KITHIRAThe unique exhibition, The Antikythera Shipwreck: the Ship, the Treasures, the Mechanism, which is currently on show at the Archaeological Museum in Athens, will close on April 28 after a year-long run.
The exhibition, which opened on April 5 last year, is the first time that all the findings from the Antikythera wreck, dated between 60-50 BC, have been displayed together, while some of the items had never been displayed before.
The Antikythera Shipwreck has turned out to be an object of interdisciplinary research. Its finds date from the fourth to the first century B.C. Its cargo attests to the existence of trade in art, then new in the western world.

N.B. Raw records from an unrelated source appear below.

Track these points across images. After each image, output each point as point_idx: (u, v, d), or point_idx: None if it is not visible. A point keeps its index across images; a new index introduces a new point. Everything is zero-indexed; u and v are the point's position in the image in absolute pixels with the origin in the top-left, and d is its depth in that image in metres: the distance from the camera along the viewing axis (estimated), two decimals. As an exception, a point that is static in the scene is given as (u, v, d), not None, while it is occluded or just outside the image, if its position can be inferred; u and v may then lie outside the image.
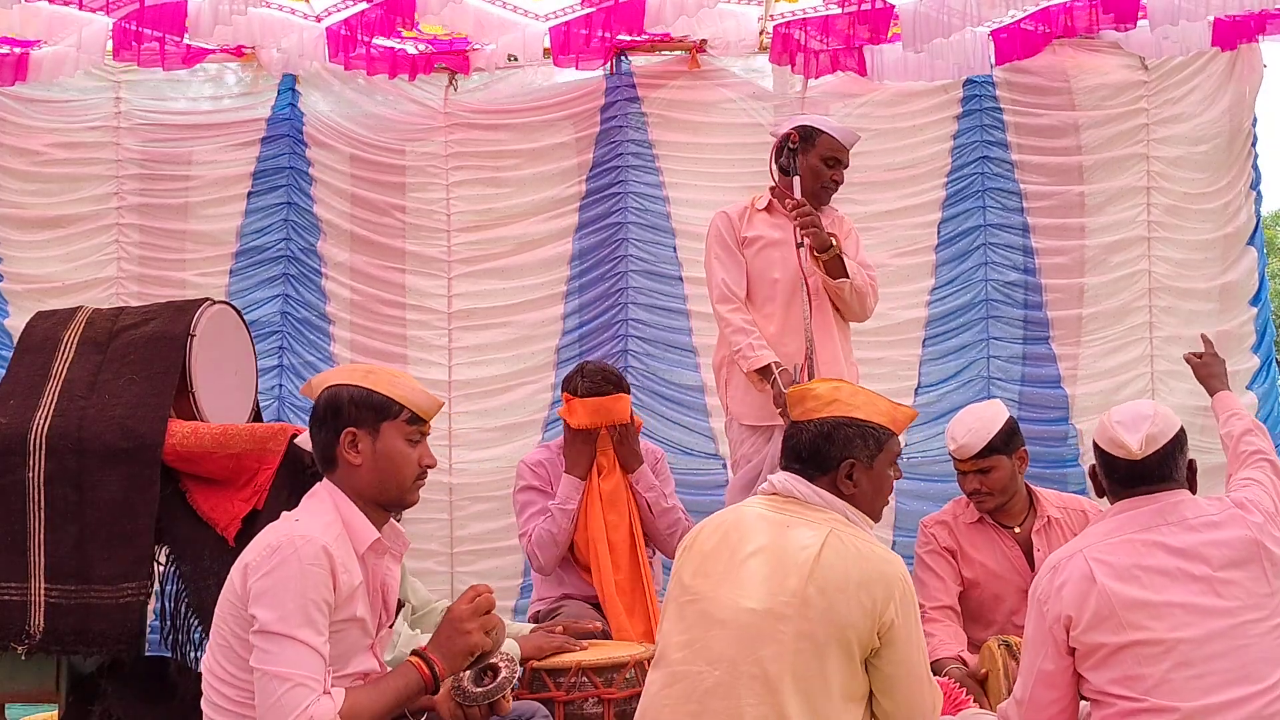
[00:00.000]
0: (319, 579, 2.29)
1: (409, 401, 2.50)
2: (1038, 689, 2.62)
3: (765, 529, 2.56)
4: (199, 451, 3.47)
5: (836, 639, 2.39)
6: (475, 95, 5.77)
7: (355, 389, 2.49)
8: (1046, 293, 5.50)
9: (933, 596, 3.71)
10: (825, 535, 2.48)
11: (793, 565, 2.44)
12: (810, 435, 2.64)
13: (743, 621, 2.43)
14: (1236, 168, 5.46)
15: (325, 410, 2.50)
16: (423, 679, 2.39)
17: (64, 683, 3.51)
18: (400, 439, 2.48)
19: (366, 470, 2.47)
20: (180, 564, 3.54)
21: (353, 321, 5.73)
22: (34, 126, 5.69)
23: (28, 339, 3.79)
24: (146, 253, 5.73)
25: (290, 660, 2.23)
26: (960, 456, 3.66)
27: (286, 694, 2.20)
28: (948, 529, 3.79)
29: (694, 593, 2.54)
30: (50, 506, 3.44)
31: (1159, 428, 2.66)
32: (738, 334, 4.03)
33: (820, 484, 2.61)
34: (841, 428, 2.64)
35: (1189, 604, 2.50)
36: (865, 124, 5.54)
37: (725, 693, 2.40)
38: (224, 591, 2.41)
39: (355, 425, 2.46)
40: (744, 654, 2.40)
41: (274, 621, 2.24)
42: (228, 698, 2.36)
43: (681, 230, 5.62)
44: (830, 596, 2.40)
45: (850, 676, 2.42)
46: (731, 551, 2.54)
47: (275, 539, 2.34)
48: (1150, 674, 2.46)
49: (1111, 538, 2.62)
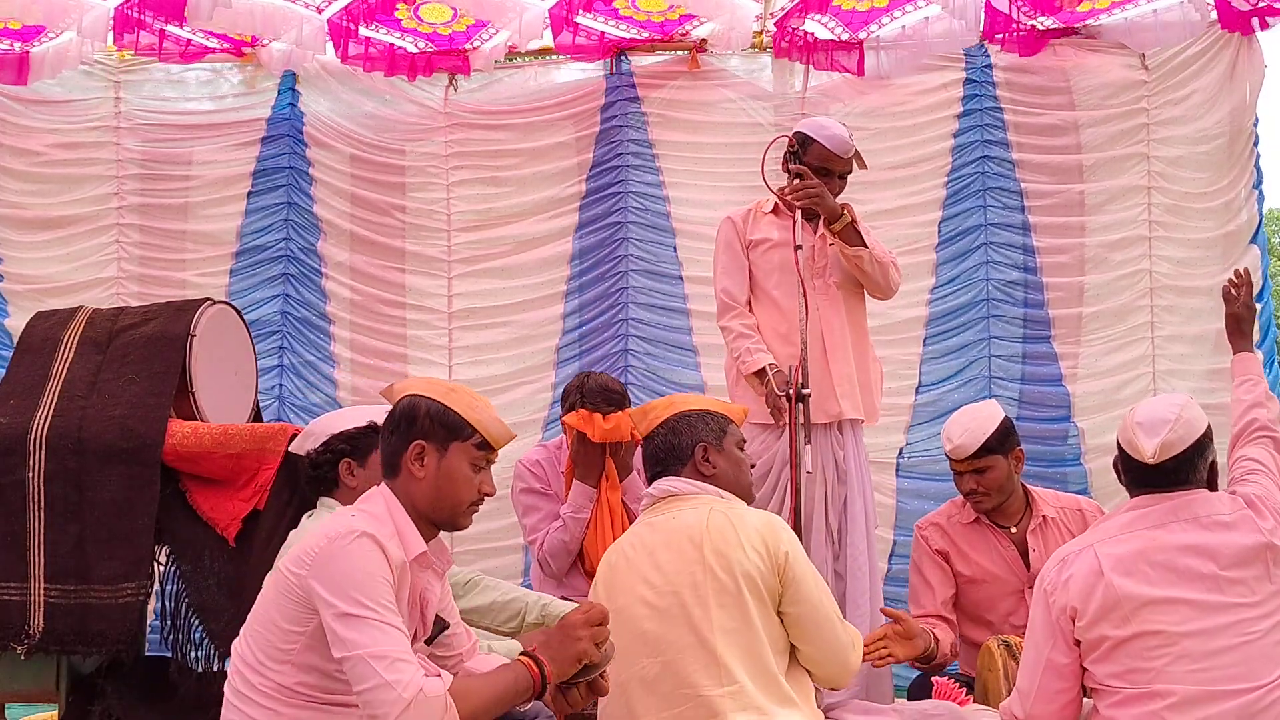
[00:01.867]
0: (382, 567, 2.29)
1: (482, 427, 2.49)
2: (1046, 679, 2.63)
3: (652, 534, 2.76)
4: (199, 451, 3.47)
5: (748, 588, 2.59)
6: (475, 95, 5.77)
7: (434, 403, 2.48)
8: (1047, 291, 5.48)
9: (921, 604, 3.71)
10: (708, 510, 2.72)
11: (687, 541, 2.66)
12: (660, 436, 2.90)
13: (663, 606, 2.63)
14: (1238, 167, 5.45)
15: (401, 417, 2.50)
16: (531, 678, 2.37)
17: (64, 683, 3.51)
18: (466, 462, 2.48)
19: (427, 485, 2.46)
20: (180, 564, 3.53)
21: (353, 321, 5.73)
22: (34, 127, 5.70)
23: (28, 339, 3.79)
24: (146, 253, 5.73)
25: (380, 640, 2.20)
26: (956, 457, 3.65)
27: (389, 669, 2.17)
28: (941, 531, 3.78)
29: (614, 610, 2.62)
30: (50, 506, 3.43)
31: (1178, 434, 2.64)
32: (738, 340, 4.03)
33: (685, 474, 2.83)
34: (684, 419, 2.90)
35: (1194, 600, 2.50)
36: (865, 123, 5.53)
37: (674, 666, 2.59)
38: (270, 582, 2.40)
39: (426, 438, 2.46)
40: (676, 631, 2.60)
41: (352, 606, 2.22)
42: (252, 685, 2.35)
43: (682, 230, 5.61)
44: (727, 553, 2.61)
45: (773, 626, 2.62)
46: (631, 565, 2.75)
47: (335, 530, 2.33)
48: (1152, 667, 2.48)
49: (1123, 533, 2.62)
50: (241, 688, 2.37)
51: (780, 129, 5.40)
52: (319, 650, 2.29)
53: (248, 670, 2.37)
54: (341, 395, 5.64)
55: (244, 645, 2.40)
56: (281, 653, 2.33)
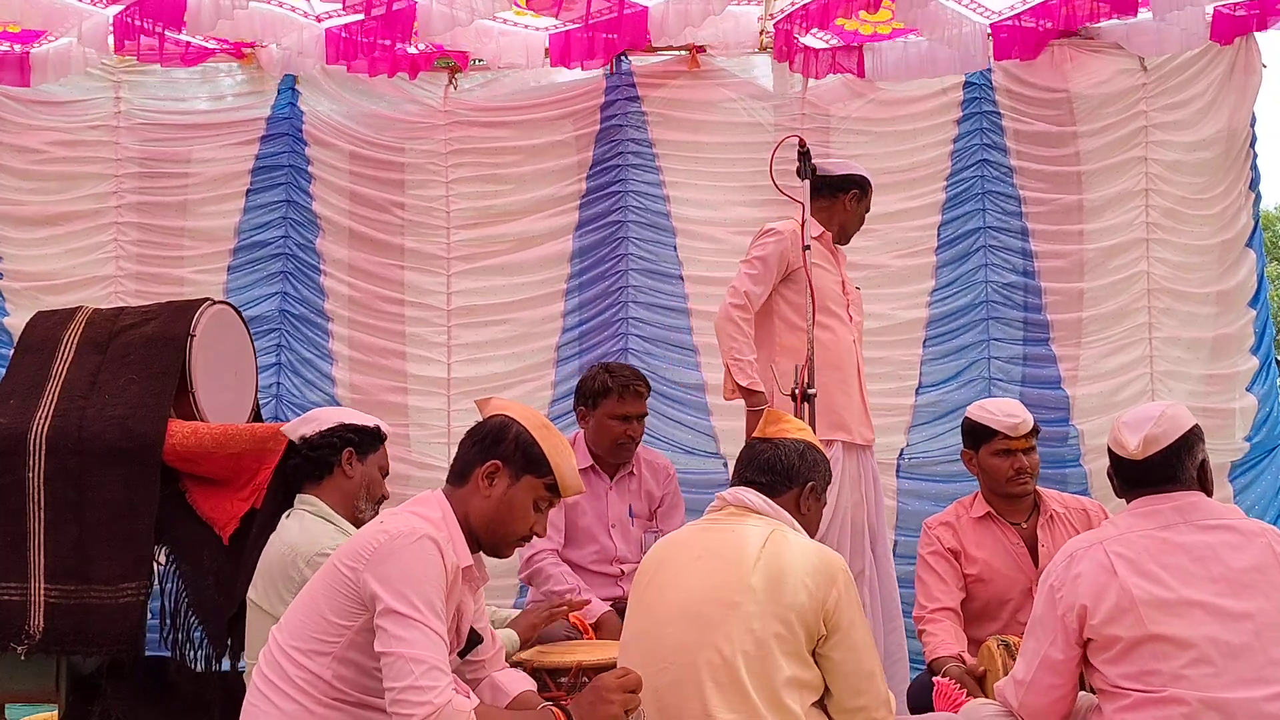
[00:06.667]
0: (441, 572, 2.32)
1: (559, 472, 2.52)
2: (1041, 673, 2.64)
3: (707, 538, 2.74)
4: (199, 451, 3.47)
5: (783, 622, 2.53)
6: (475, 94, 5.76)
7: (525, 432, 2.52)
8: (1046, 295, 5.49)
9: (933, 597, 3.71)
10: (770, 531, 2.66)
11: (738, 559, 2.60)
12: (786, 452, 2.84)
13: (694, 613, 2.58)
14: (1235, 171, 5.46)
15: (489, 432, 2.53)
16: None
17: (64, 683, 3.52)
18: (532, 497, 2.51)
19: (489, 505, 2.49)
20: (180, 564, 3.54)
21: (351, 318, 5.71)
22: (34, 125, 5.68)
23: (28, 339, 3.79)
24: (145, 250, 5.71)
25: (423, 644, 2.23)
26: (1016, 434, 3.69)
27: (424, 675, 2.21)
28: (951, 530, 3.80)
29: (645, 604, 2.70)
30: (50, 506, 3.44)
31: (1162, 429, 2.65)
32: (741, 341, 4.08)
33: (779, 501, 2.79)
34: (814, 451, 2.88)
35: (1208, 603, 2.49)
36: (865, 127, 5.56)
37: (687, 679, 2.54)
38: (319, 575, 2.41)
39: (505, 461, 2.50)
40: (701, 641, 2.54)
41: (404, 605, 2.25)
42: (286, 675, 2.34)
43: (682, 229, 5.61)
44: (776, 582, 2.55)
45: (800, 664, 2.54)
46: (677, 563, 2.72)
47: (397, 528, 2.35)
48: (1166, 669, 2.47)
49: (1132, 533, 2.61)
50: (273, 676, 2.36)
51: (780, 129, 5.41)
52: (362, 647, 2.30)
53: (283, 659, 2.36)
54: (340, 393, 5.63)
55: (281, 635, 2.40)
56: (324, 644, 2.33)
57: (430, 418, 5.63)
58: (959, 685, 3.29)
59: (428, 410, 5.63)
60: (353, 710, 2.33)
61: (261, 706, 2.35)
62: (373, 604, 2.27)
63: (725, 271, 5.39)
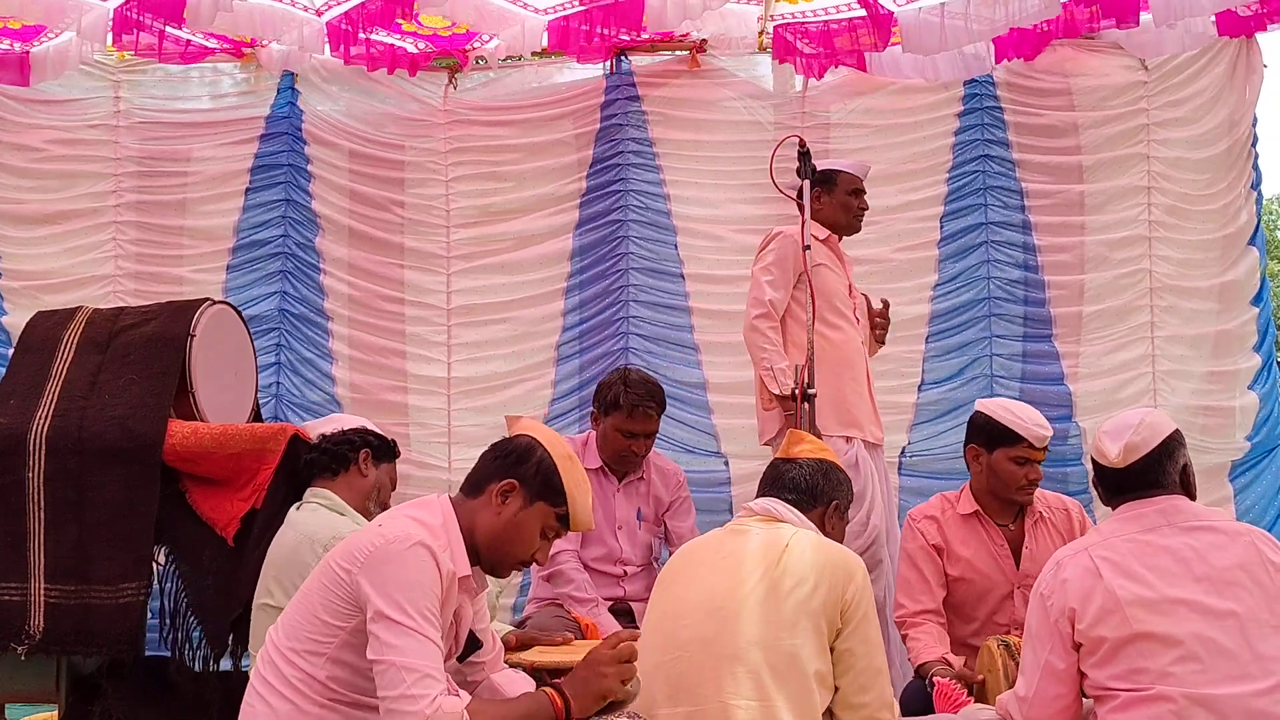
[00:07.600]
0: (435, 578, 2.31)
1: (573, 506, 2.51)
2: (1044, 683, 2.64)
3: (734, 540, 2.81)
4: (199, 451, 3.46)
5: (806, 614, 2.60)
6: (475, 93, 5.76)
7: (549, 459, 2.50)
8: (1048, 290, 5.49)
9: (915, 598, 3.66)
10: (794, 532, 2.76)
11: (762, 556, 2.69)
12: (810, 471, 2.93)
13: (716, 607, 2.64)
14: (1237, 168, 5.45)
15: (513, 451, 2.52)
16: (554, 711, 2.36)
17: (64, 683, 3.50)
18: (540, 524, 2.50)
19: (497, 522, 2.48)
20: (180, 564, 3.53)
21: (351, 317, 5.71)
22: (33, 123, 5.68)
23: (28, 339, 3.78)
24: (144, 249, 5.72)
25: (416, 652, 2.23)
26: (1041, 445, 3.64)
27: (416, 684, 2.20)
28: (936, 525, 3.74)
29: (668, 598, 2.76)
30: (50, 506, 3.43)
31: (1142, 436, 2.67)
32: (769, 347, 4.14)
33: (807, 516, 2.87)
34: (838, 471, 2.99)
35: (1193, 601, 2.51)
36: (866, 120, 5.55)
37: (705, 665, 2.58)
38: (315, 575, 2.40)
39: (523, 482, 2.48)
40: (720, 632, 2.60)
41: (396, 612, 2.24)
42: (282, 675, 2.34)
43: (682, 228, 5.61)
44: (797, 578, 2.63)
45: (820, 657, 2.60)
46: (701, 562, 2.80)
47: (393, 532, 2.34)
48: (1153, 667, 2.48)
49: (1116, 537, 2.64)
50: (269, 676, 2.36)
51: (780, 128, 5.41)
52: (355, 648, 2.30)
53: (279, 659, 2.36)
54: (340, 392, 5.63)
55: (278, 634, 2.40)
56: (318, 644, 2.33)
57: (430, 417, 5.63)
58: (959, 686, 3.28)
59: (428, 409, 5.64)
60: (347, 710, 2.32)
61: (257, 706, 2.35)
62: (365, 608, 2.27)
63: (726, 269, 5.41)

The 378 exhibits are presented in carefully selected sections.
The bronze and marble statues, glassware, bronze vessels and the golden jewelry represent only a part of the cargo, whose remainder still lies at the bottom of the sea, possibly located at deeper levels.
One-third of the exhibition has been dedicated to the mechanism, an exquisite, unique device of mathematical and astronomical genius, which has created worldwide interest. The Antikythera Mechanism itself was discovered on May 17, 1901, when archaeologist Valerios Stais noticed that a piece of rock recovered from the site had a gear wheel embedded in it. It was discovered in the Antikythera wreck off the Greek island of Antikythera, between Kythera and Crete, and has been dated to about 150-100 BC. Technological artifacts of similar complexity appeared a thousand years later.